Les conditions du regroupement familial ont été précisées. Elles ne sont franchement pas favorables et visent à s’assurer que les personnes qui arrivent avec leurs familles seront contributrices au budget de la Nation. Alors que les familles de Français représentent une part importante des personnes obtenant un premier titre de séjour, je rappelle, en tant que représentant des Français de l’étranger, qu’il n’est pas si simple d’arriver en France lorsque l’on est conjoint de Français.
Monsieur le Premier ministre, il faut arrêter de dire que le droit du sol prévaut en France. Nous appliquons non pas le droit du sol, mais le double droit du sol, ou alors le droit du sol avec action volontaire, avec conditions de scolarité et de stage. C’est très différent ! Il ne faut pas laisser croire aux gens qu’il suffit de naître en France pour devenir français… De la sorte, on se retrouve avec la situation de Mayotte !
L’accueil constitue aussi une préoccupation, croissante à Paris, et il a fallu qu’un décès soit constaté à Saint-Herblain pour que la préfecture se mette enfin à recenser les besoins des personnes présentes sur le campement concerné. Nous avons le sentiment que le Gouvernement cherche à exploiter cette situation au seuil des élections municipales. M. Griveaux n’a pas échappé à ce travers hier… Les associations, les collectivités ont besoin que soient mobilisés des moyens de l’État. Tout cela est essentiel pour pouvoir garantir un accueil correct.
Si l’on veut réussir l’intégration dans notre pays, il faut aussi arrêter de faire « bienvenue chez Kafka » ! Dès qu’ils atteignent dix-huit ans, les mineurs isolés accompagnés par les départements sont livrés à eux-mêmes pour l’obtention de leur prochain titre de séjour. Les difficultés procédurales pour accéder au droit du travail, totalement hypocrites, favorisent les réseaux d’esclavage et les employeurs peu scrupuleux.
Il n’y a pas d’intégration sans égalité de droits ! C’est un point particulièrement important pour les personnes qui sont nées en France et n’ont pas connu leurs pays d’origine : elles doivent se sentir chez elles. Si ce n’est pas le cas, nous avons un problème !
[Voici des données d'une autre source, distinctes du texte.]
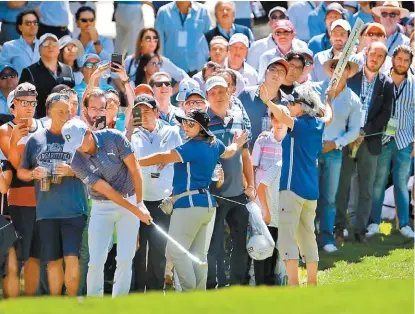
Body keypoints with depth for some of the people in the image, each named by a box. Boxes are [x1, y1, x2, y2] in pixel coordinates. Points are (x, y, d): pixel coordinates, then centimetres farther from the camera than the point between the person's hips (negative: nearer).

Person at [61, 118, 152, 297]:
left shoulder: (114, 138, -15)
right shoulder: (77, 162, -15)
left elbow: (135, 170, -7)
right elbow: (107, 191, -16)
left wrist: (139, 203, -7)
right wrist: (137, 212, -17)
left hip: (130, 201, 0)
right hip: (102, 207, 0)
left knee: (125, 260, -5)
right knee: (96, 261, -7)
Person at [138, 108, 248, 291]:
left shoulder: (193, 147, -15)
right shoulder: (214, 144, 13)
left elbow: (163, 158, -19)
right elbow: (228, 152, 36)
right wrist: (237, 143, 59)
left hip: (190, 203, -10)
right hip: (206, 203, 10)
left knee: (175, 250, -12)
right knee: (197, 254, 10)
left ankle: (189, 291, -16)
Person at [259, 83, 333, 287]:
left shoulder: (300, 124, -11)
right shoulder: (318, 125, 11)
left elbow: (282, 117, -34)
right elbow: (328, 117, 36)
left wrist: (267, 101, -49)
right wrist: (328, 100, 55)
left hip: (293, 187, -9)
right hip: (311, 190, 9)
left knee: (287, 237, -13)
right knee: (307, 237, 19)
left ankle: (293, 285, -23)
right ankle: (312, 284, 24)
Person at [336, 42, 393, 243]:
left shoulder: (386, 85, 7)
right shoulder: (350, 76, 3)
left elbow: (385, 114, 0)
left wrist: (364, 132, -10)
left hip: (371, 141, 1)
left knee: (366, 188, 2)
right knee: (342, 185, 0)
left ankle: (360, 229, 7)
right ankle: (339, 226, 7)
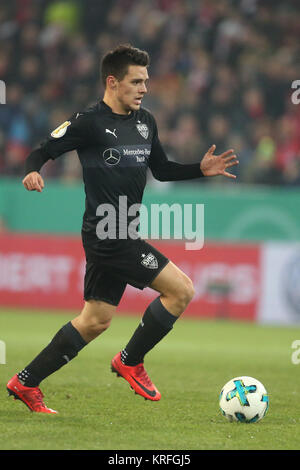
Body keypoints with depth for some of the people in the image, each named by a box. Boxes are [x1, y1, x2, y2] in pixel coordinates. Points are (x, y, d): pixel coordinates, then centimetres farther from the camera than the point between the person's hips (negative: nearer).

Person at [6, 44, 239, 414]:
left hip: (121, 236, 9)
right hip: (106, 235, -9)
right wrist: (33, 172, -30)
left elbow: (161, 169, 22)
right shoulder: (89, 122, -11)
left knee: (96, 320, 14)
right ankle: (130, 362, 6)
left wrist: (201, 169, 9)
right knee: (180, 289, -10)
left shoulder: (145, 121, 12)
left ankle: (26, 383, 20)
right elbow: (42, 152, -9)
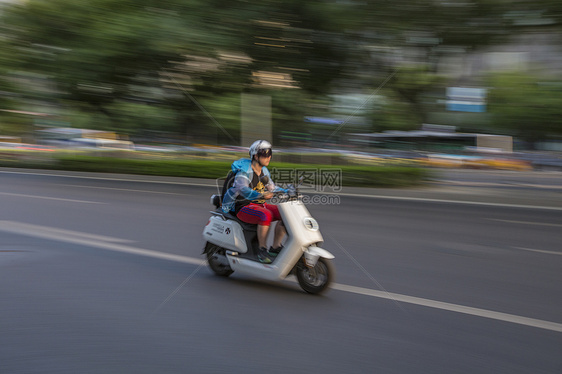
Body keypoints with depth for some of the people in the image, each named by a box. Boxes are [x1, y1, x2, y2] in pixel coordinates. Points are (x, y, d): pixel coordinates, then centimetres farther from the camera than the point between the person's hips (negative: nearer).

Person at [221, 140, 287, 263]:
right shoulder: (244, 171, -15)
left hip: (260, 205, 8)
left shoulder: (264, 171, 10)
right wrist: (261, 195, -50)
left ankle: (275, 247, -5)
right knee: (266, 216, -35)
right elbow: (242, 189, -33)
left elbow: (272, 188, 20)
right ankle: (262, 250, -23)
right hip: (243, 206, -8)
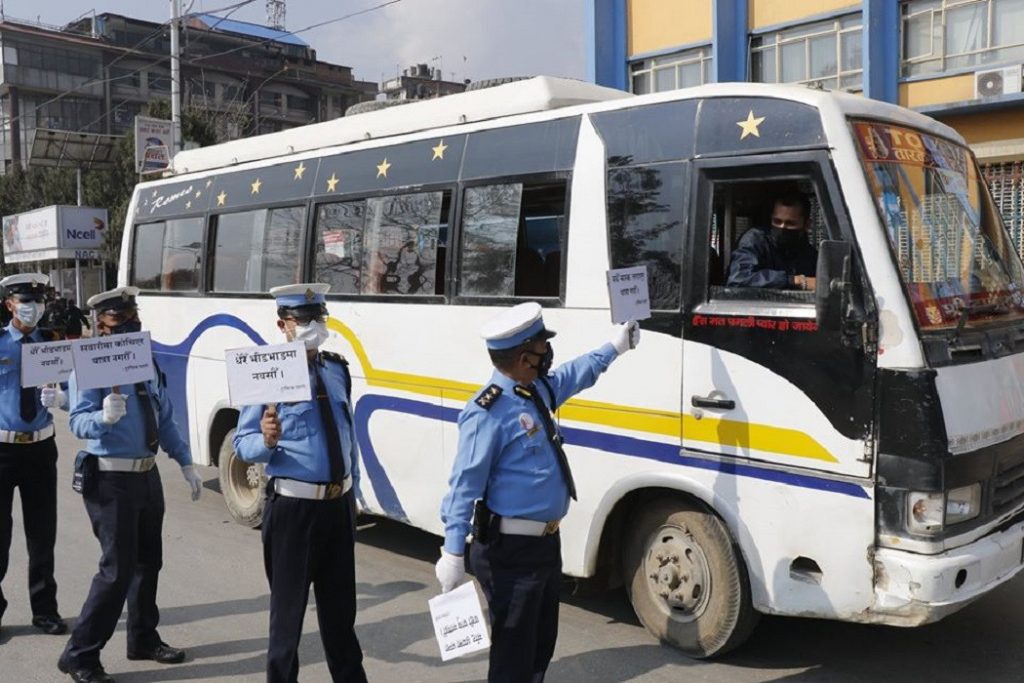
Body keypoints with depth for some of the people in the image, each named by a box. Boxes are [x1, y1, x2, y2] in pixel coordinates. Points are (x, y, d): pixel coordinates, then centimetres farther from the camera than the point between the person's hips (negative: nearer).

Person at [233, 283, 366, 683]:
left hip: (339, 503, 6)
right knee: (288, 608, 10)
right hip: (293, 506, -5)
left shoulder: (337, 369, 5)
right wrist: (266, 441, -33)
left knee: (340, 605, 20)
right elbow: (244, 445, -11)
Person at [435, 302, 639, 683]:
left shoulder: (538, 389, 5)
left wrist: (613, 348, 38)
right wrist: (453, 552, -28)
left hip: (547, 541, 10)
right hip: (511, 552, -10)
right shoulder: (489, 412, -22)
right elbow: (465, 484, -24)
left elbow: (574, 375, 28)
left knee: (542, 642, 23)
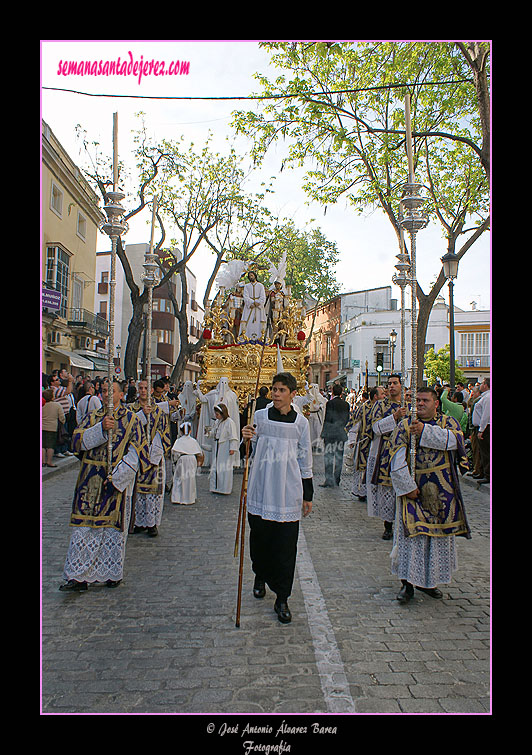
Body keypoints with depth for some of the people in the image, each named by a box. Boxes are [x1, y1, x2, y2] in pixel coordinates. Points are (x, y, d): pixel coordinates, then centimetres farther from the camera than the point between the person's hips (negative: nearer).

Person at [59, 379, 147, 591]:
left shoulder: (131, 419, 1)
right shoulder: (92, 418, 10)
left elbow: (135, 453, -6)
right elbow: (77, 442, -4)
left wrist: (117, 476, -15)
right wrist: (100, 428, -17)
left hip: (118, 482, -2)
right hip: (90, 482, 3)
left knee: (114, 525, 5)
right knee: (84, 525, 1)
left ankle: (112, 573, 20)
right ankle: (79, 576, 10)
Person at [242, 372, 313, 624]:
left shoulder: (300, 422, 2)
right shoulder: (260, 416, 3)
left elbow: (305, 459, 7)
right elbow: (253, 451, 8)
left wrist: (307, 494, 8)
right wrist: (247, 438, -15)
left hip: (288, 489, -1)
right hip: (261, 487, 1)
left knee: (285, 544, 1)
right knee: (259, 535, 10)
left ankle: (282, 599, 13)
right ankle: (260, 576, 39)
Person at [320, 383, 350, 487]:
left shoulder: (330, 403, -11)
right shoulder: (346, 404, 3)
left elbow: (327, 418, -12)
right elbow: (347, 419, 6)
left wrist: (324, 431, 0)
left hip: (330, 433, -5)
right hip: (341, 434, 5)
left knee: (328, 456, 0)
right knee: (339, 457, 11)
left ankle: (329, 480, -4)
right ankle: (336, 480, 19)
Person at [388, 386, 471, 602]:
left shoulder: (448, 422, 5)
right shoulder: (405, 426, 1)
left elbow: (455, 440, -18)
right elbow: (397, 459, -8)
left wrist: (425, 431, -22)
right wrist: (407, 486, -16)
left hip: (442, 490, 2)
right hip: (413, 488, -2)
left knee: (439, 534, 10)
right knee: (411, 534, -3)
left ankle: (430, 580, 27)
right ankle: (408, 582, 8)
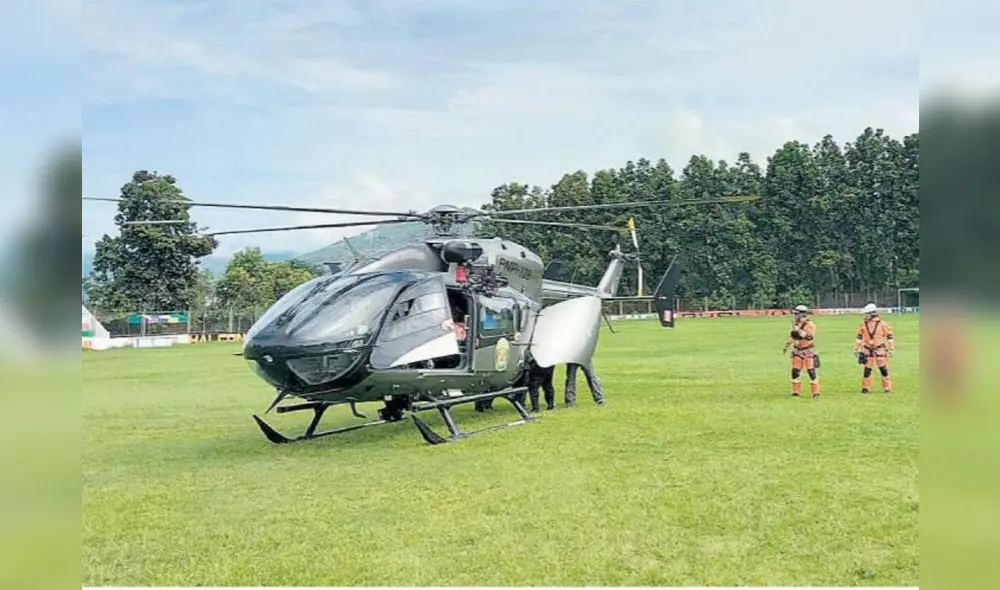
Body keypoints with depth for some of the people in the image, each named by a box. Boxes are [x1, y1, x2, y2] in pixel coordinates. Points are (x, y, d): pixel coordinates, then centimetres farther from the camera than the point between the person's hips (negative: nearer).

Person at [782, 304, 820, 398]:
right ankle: (796, 392, 9)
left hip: (808, 352, -6)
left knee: (811, 372, -8)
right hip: (797, 351, 6)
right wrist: (786, 346, 24)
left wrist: (799, 330, -31)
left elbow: (810, 337, -27)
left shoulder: (810, 325, -13)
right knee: (795, 371, 0)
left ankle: (815, 393, 3)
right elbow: (792, 336, 21)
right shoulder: (796, 324, 7)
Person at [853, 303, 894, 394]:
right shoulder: (863, 324, 4)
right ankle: (866, 388, 14)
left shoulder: (882, 324, -5)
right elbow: (859, 337, 10)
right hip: (868, 350, 3)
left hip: (880, 350, -3)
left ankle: (887, 388, 6)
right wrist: (856, 349, 9)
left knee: (883, 369, -3)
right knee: (867, 369, 3)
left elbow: (889, 337, -1)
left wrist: (891, 349, -2)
Et que penser des files d’attente qui s’allongent, conduisant de nombreux demandeurs à se retourner contre l’État ?
Il y aurait encore beaucoup à dire, monsieur le Premier ministre… Dans ce contexte, il est essentiel de faire preuve de courage. L’asile n’est pas une charge, c’est un devoir ! Un devoir qui nous vient de ce que nous ont appris ceux qui ont souffert des événements survenus en Europe au XXe siècle. Pour que chacun ait des droits, ils ont construit un système d’accueil, issu des principes de la Révolution française, issu de leurs propres réflexions, permettant que tout homme puisse se sentir citoyen du monde. Nous n’avons pas à avoir peur ! Donnons-nous les moyens de faire de l’immigration une chance et d’assumer correctement le principe du droit d’asile !
Nous avons noté l’évolution des discours, entre celui que le Président de la République a tenu voilà quelques semaines et celui que vous nous faites aujourd’hui, monsieur le Premier ministre.